--- START ---
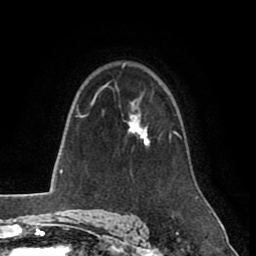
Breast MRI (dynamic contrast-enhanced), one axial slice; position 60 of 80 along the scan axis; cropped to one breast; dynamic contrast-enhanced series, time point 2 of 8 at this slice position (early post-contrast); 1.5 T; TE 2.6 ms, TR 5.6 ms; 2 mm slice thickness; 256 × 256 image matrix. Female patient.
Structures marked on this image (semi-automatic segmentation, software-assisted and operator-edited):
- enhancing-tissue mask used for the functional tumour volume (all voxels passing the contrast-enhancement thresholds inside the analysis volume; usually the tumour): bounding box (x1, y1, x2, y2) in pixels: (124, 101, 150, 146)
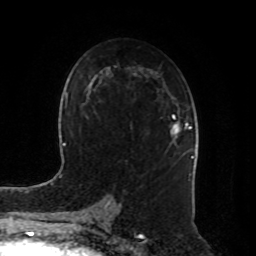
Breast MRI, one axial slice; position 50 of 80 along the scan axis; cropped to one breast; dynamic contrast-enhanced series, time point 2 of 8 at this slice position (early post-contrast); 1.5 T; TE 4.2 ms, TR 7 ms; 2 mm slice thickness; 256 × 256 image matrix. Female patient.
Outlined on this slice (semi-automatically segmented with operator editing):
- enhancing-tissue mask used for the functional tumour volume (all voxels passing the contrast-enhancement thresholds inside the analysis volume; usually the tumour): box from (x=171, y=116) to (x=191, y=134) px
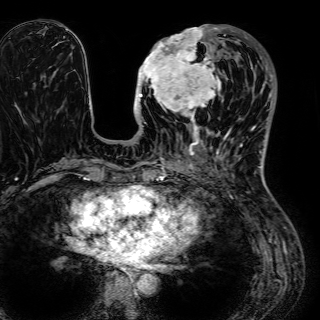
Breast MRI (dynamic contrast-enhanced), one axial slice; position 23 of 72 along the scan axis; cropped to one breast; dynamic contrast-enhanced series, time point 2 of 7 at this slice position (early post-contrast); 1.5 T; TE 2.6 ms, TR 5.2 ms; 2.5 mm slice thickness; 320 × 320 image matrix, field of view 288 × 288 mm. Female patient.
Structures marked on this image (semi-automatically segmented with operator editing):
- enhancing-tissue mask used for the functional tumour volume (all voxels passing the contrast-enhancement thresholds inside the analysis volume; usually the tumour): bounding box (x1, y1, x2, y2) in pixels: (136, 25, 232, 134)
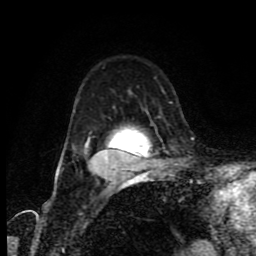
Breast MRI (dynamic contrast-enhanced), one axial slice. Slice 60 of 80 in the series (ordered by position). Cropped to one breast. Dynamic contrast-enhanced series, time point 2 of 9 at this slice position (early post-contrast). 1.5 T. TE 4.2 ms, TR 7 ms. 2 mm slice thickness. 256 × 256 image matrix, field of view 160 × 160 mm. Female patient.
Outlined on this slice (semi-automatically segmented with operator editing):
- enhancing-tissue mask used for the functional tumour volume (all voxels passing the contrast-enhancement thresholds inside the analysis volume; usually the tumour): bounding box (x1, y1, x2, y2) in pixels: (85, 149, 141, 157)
--- END ---
--- START ---
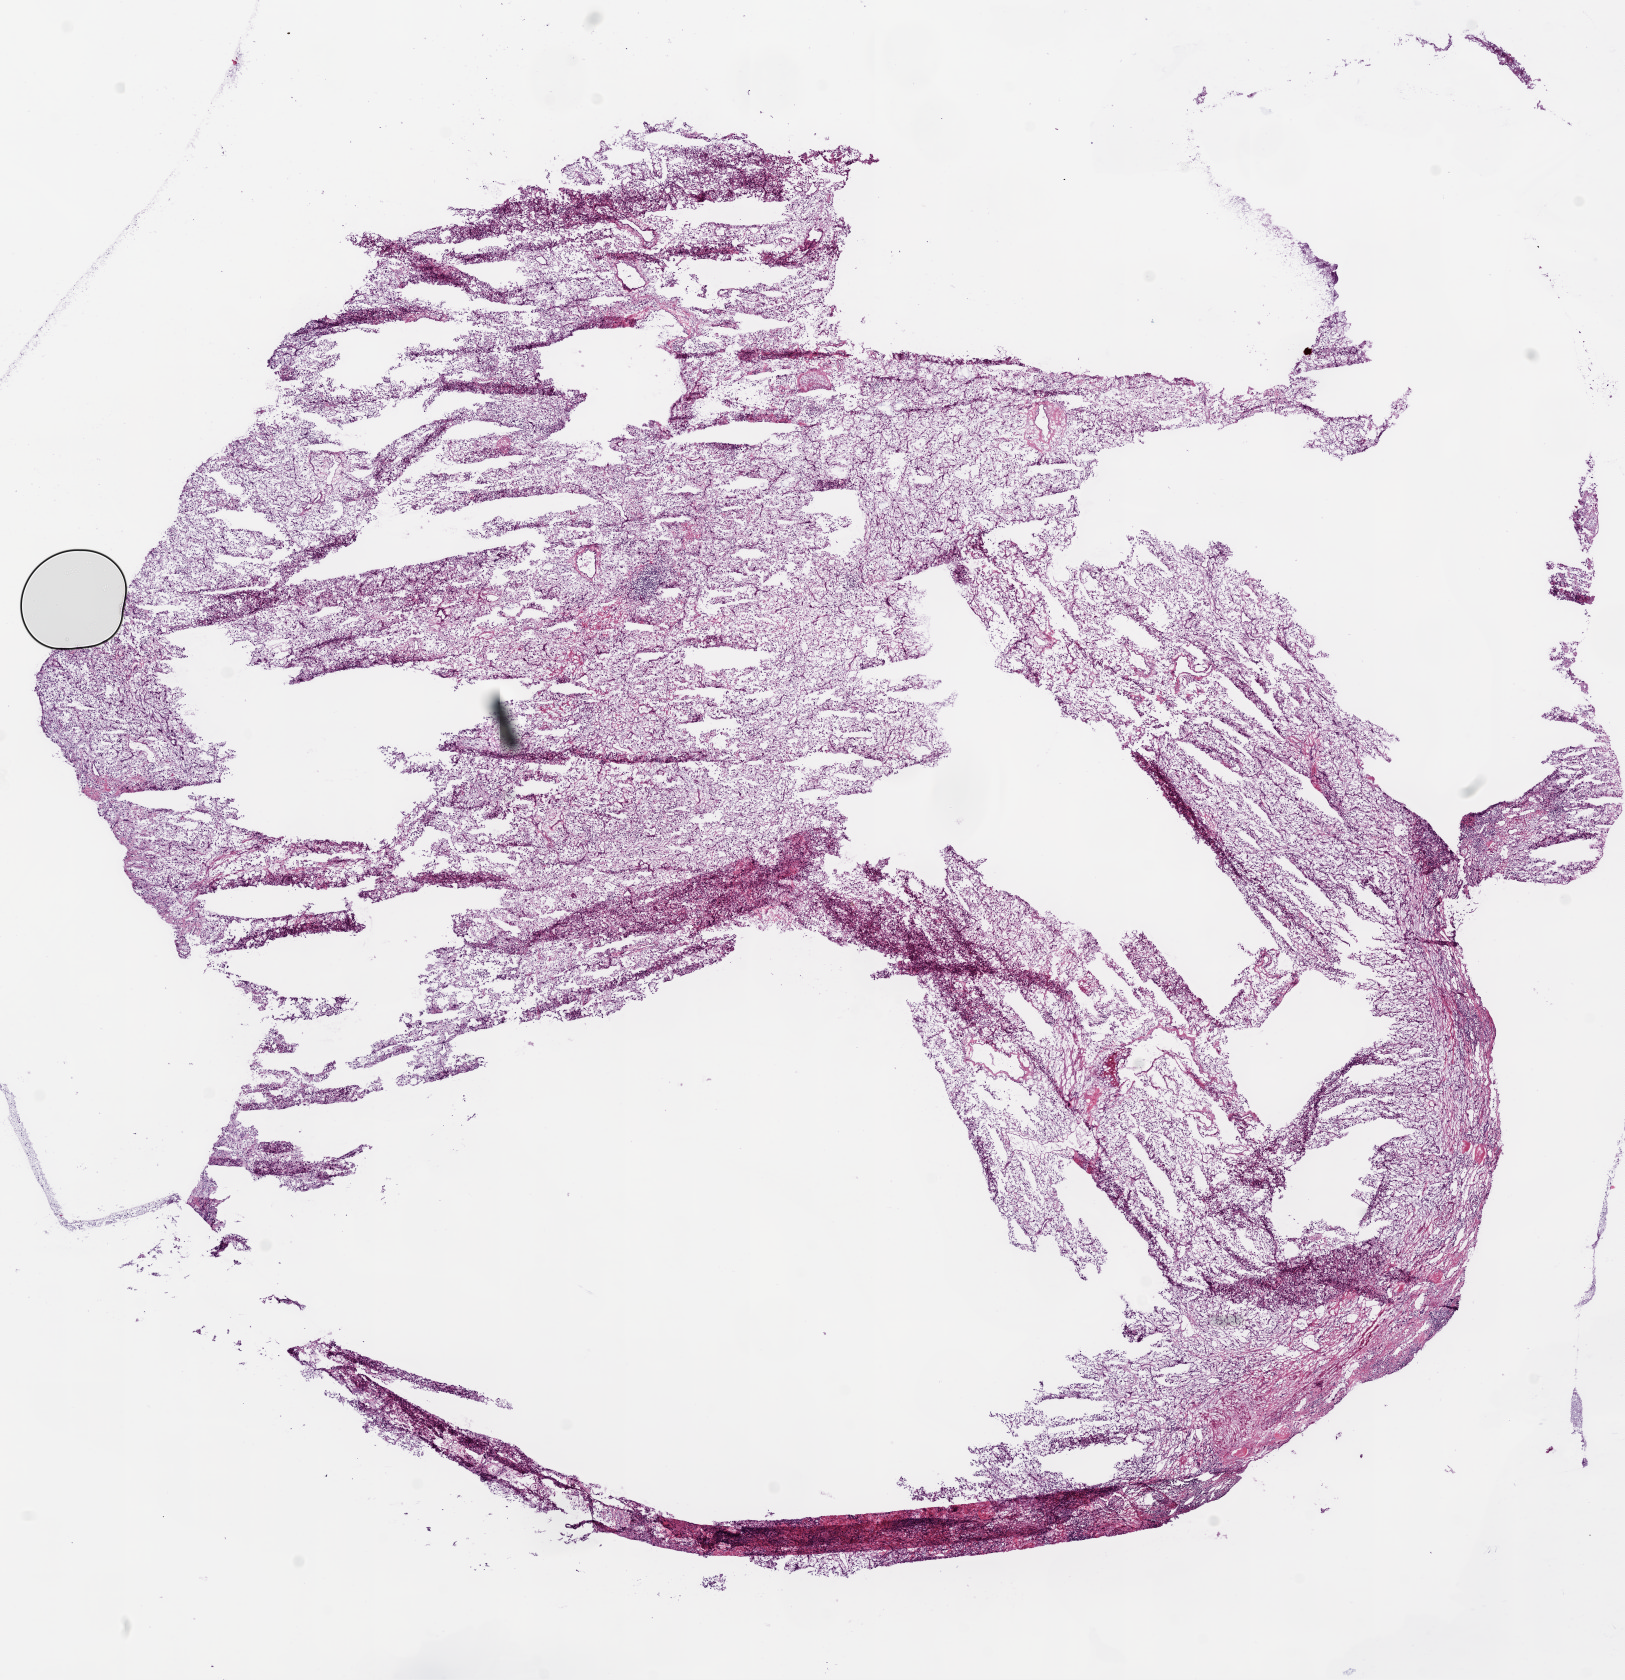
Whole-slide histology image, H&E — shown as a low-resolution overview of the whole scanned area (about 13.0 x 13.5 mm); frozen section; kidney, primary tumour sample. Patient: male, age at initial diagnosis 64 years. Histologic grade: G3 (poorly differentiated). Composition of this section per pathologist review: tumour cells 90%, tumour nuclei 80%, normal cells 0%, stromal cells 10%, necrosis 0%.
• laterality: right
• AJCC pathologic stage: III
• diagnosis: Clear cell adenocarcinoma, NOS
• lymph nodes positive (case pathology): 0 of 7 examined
--- END ---
How many lines in the listing above contain "semi"? Give the number and nothing else.

| Problem solution |
4